--- SOURCE INFORMATION ---
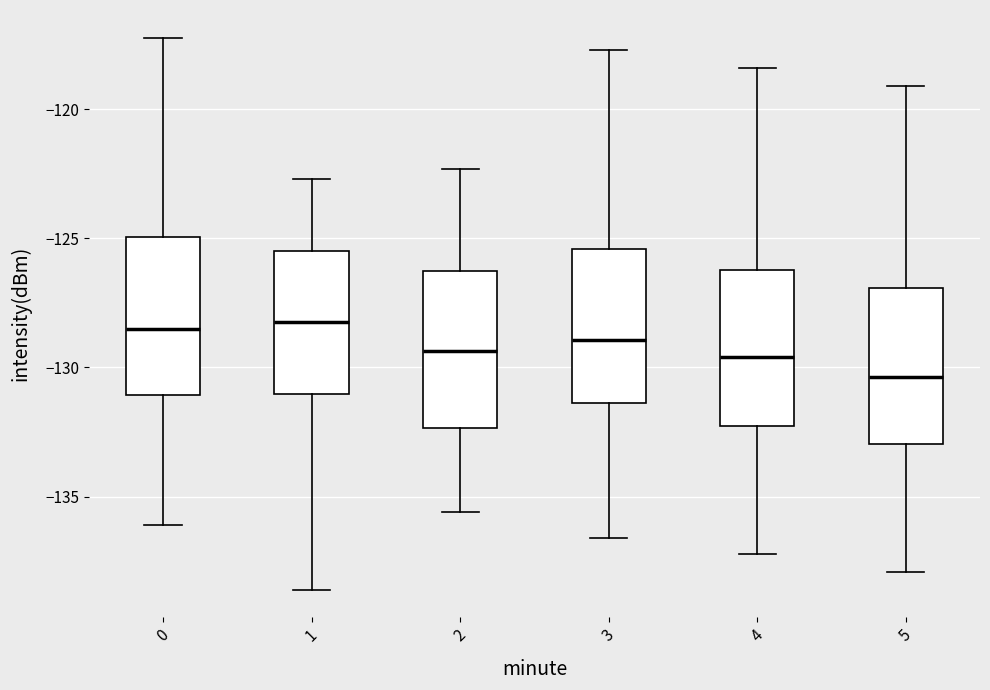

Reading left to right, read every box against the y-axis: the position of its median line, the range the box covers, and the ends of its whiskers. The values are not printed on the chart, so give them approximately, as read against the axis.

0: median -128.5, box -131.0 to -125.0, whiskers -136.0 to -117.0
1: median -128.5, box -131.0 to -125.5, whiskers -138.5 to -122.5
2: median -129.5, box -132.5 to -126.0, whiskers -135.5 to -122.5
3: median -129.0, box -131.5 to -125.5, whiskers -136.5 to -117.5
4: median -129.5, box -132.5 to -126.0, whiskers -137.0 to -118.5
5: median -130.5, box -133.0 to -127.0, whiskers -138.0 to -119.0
...
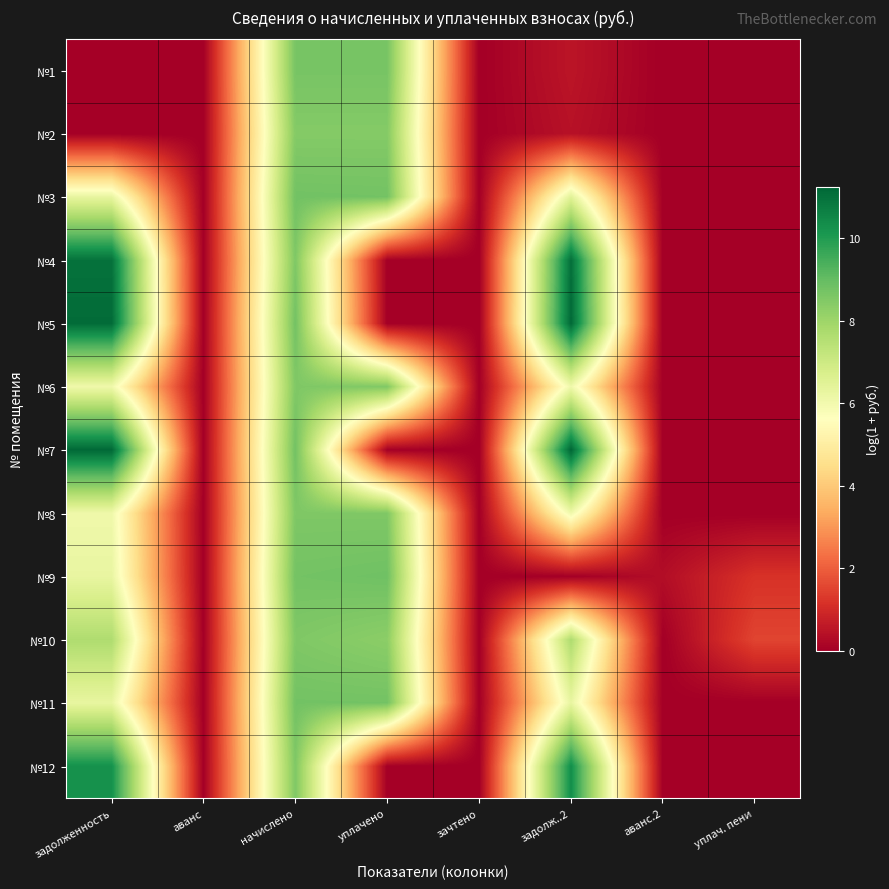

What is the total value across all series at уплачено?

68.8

--- TASK STATEMENT ---
Gather every line in the entries above that contains the string "series". Match case.

--- COMPLETED TASK ---
What is the total value across all series at уплачено?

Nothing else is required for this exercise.